▶ BRIEF: Copy down every line of the data that follows exactly. Omit the pictures.

▶ INFORMATION SHOWN:
▽

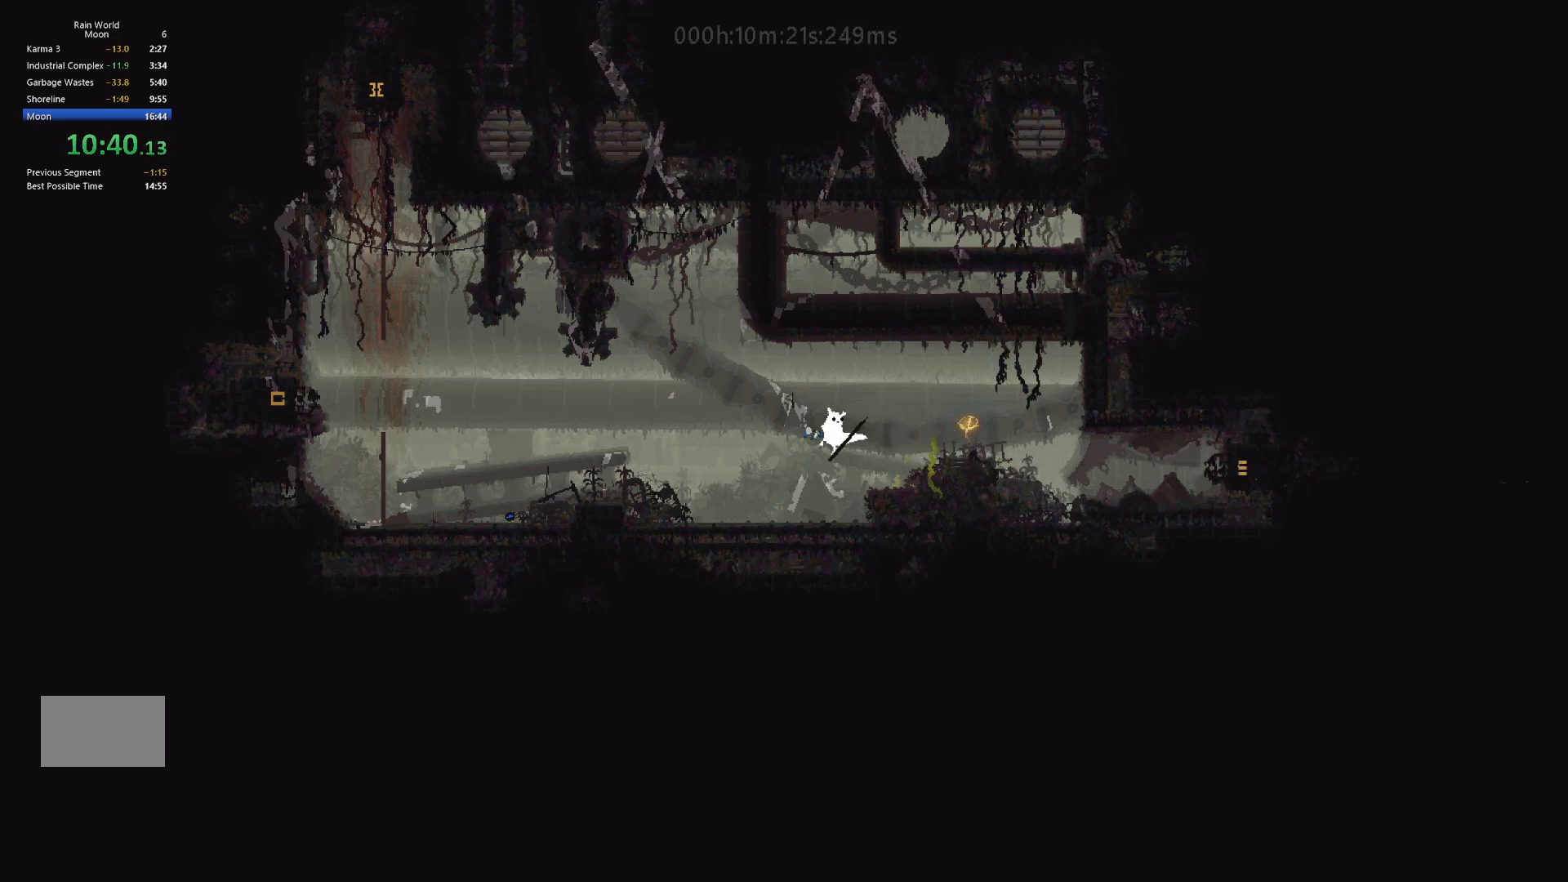
{"keys": ["down", "j", "left"], "events": [[467, "j", "down"]]}
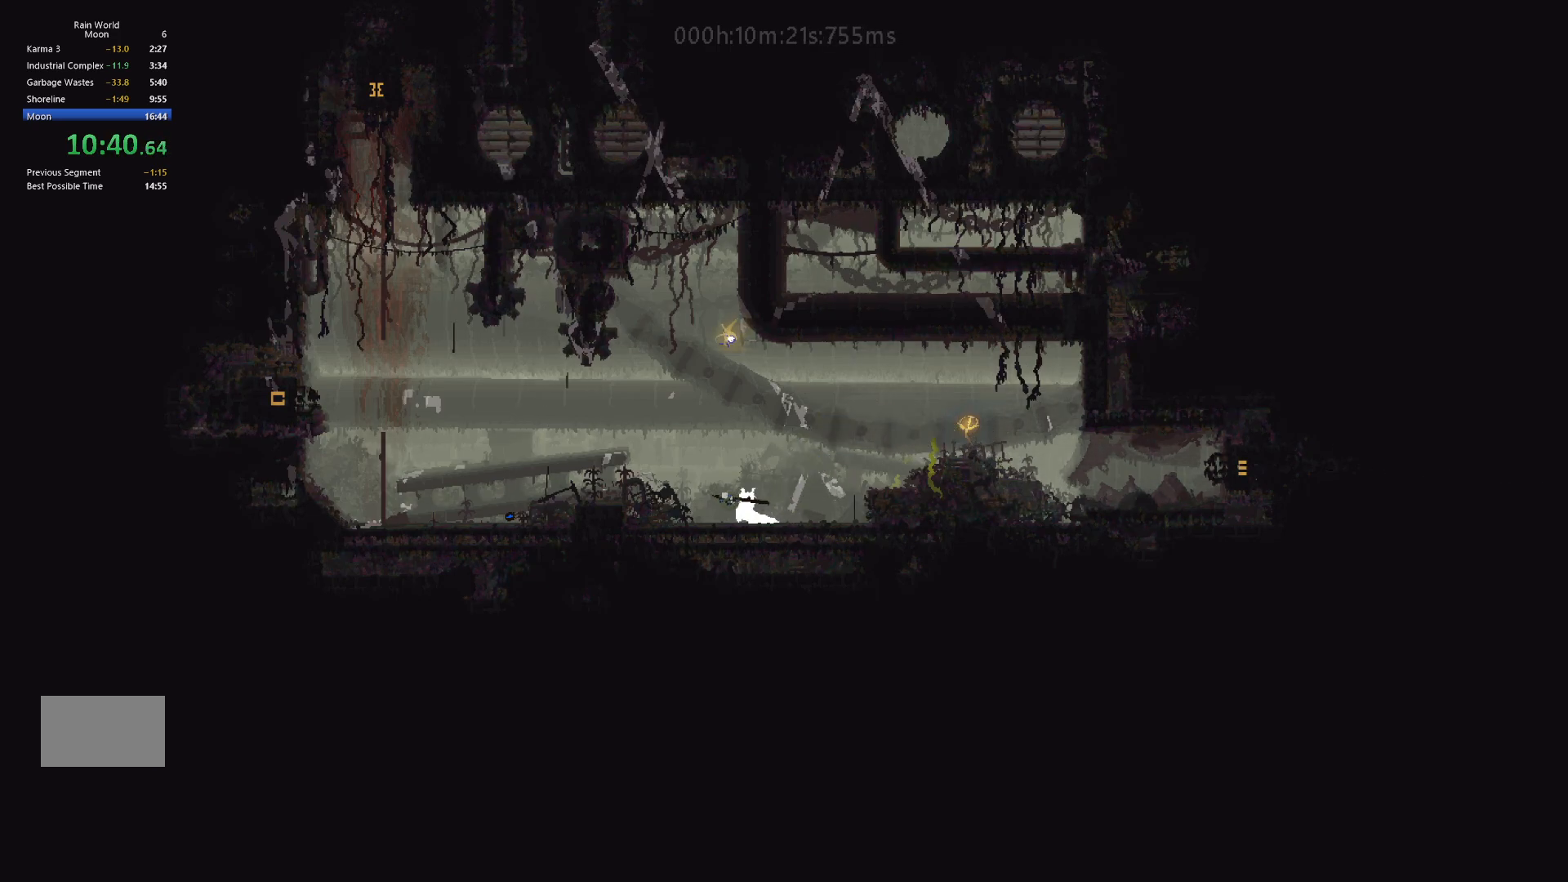
{"keys": ["j", "left"], "events": [[50, "down", "up"], [133, "j", "up"], [150, "up", "down"], [233, "j", "down"], [250, "up", "up"], [367, "j", "up"], [467, "j", "down"]]}
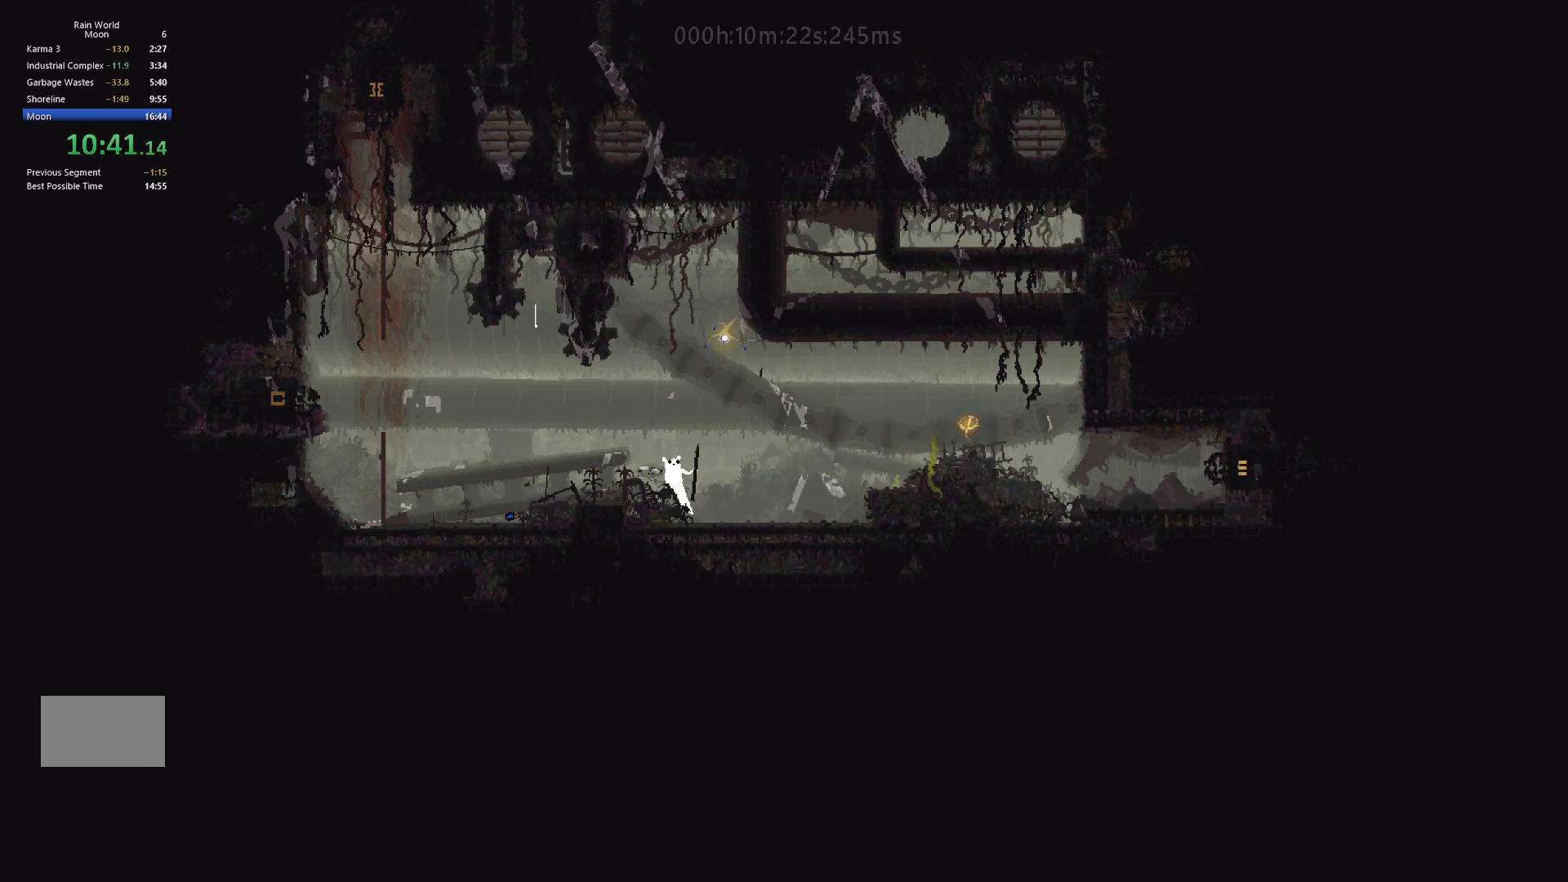
{"keys": ["left"], "events": [[100, "j", "up"], [217, "j", "down"], [383, "j", "up"]]}
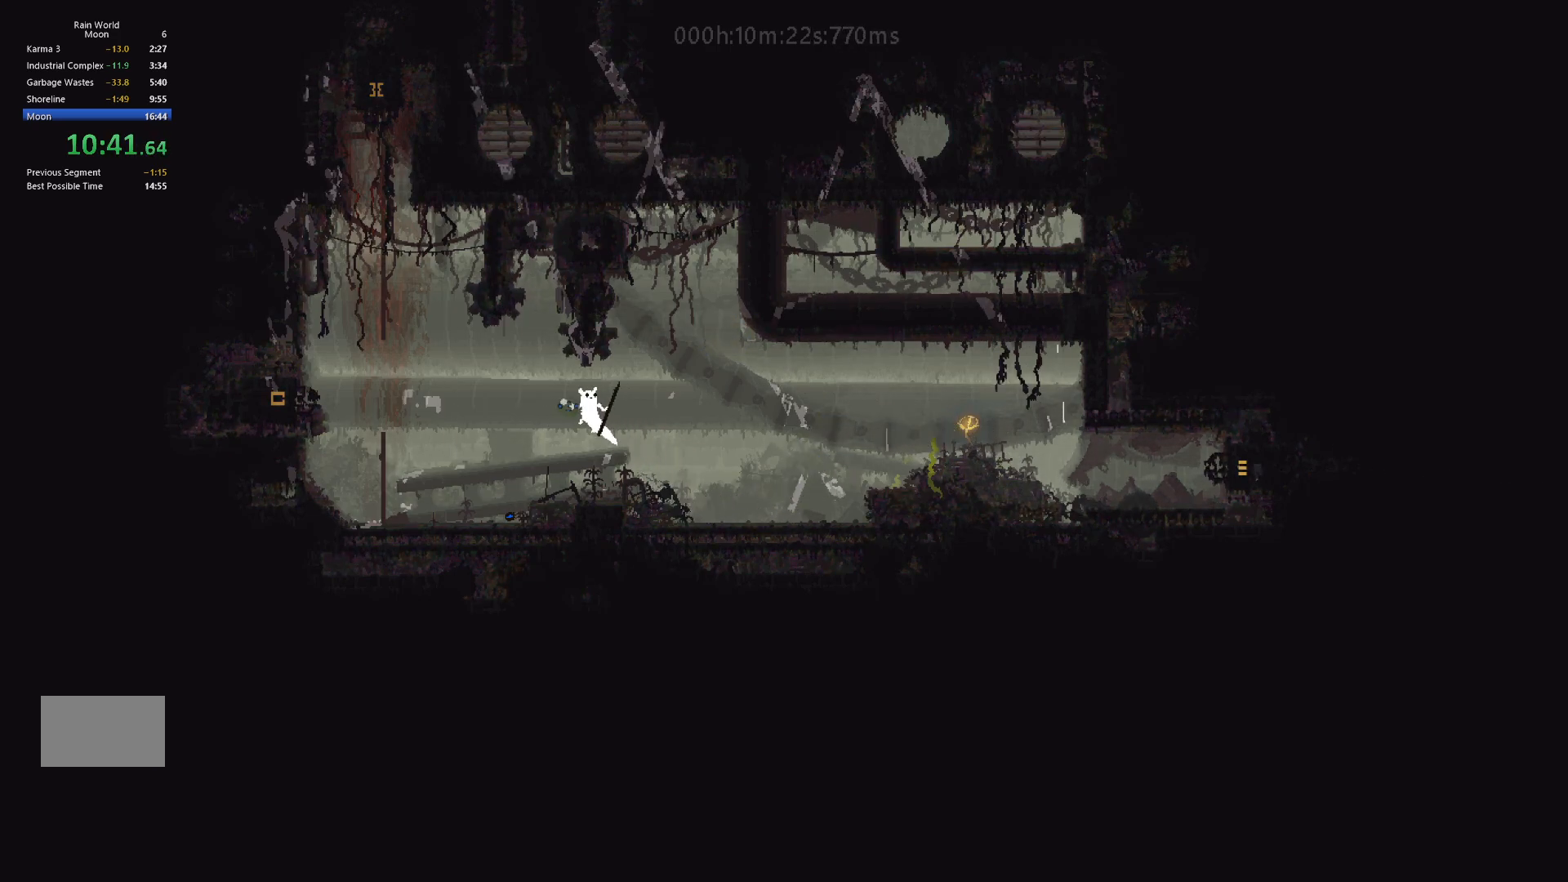
{"keys": ["left"], "events": []}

△

▶ OUTPUT OF THE EXERCISE:
{"keys": ["down", "j", "left"], "events": [[467, "j", "down"]]}
{"keys": ["j", "left"], "events": [[50, "down", "up"], [133, "j", "up"], [150, "up", "down"], [233, "j", "down"], [250, "up", "up"], [367, "j", "up"], [467, "j", "down"]]}
{"keys": ["left"], "events": [[100, "j", "up"], [217, "j", "down"], [383, "j", "up"]]}
{"keys": ["left"], "events": []}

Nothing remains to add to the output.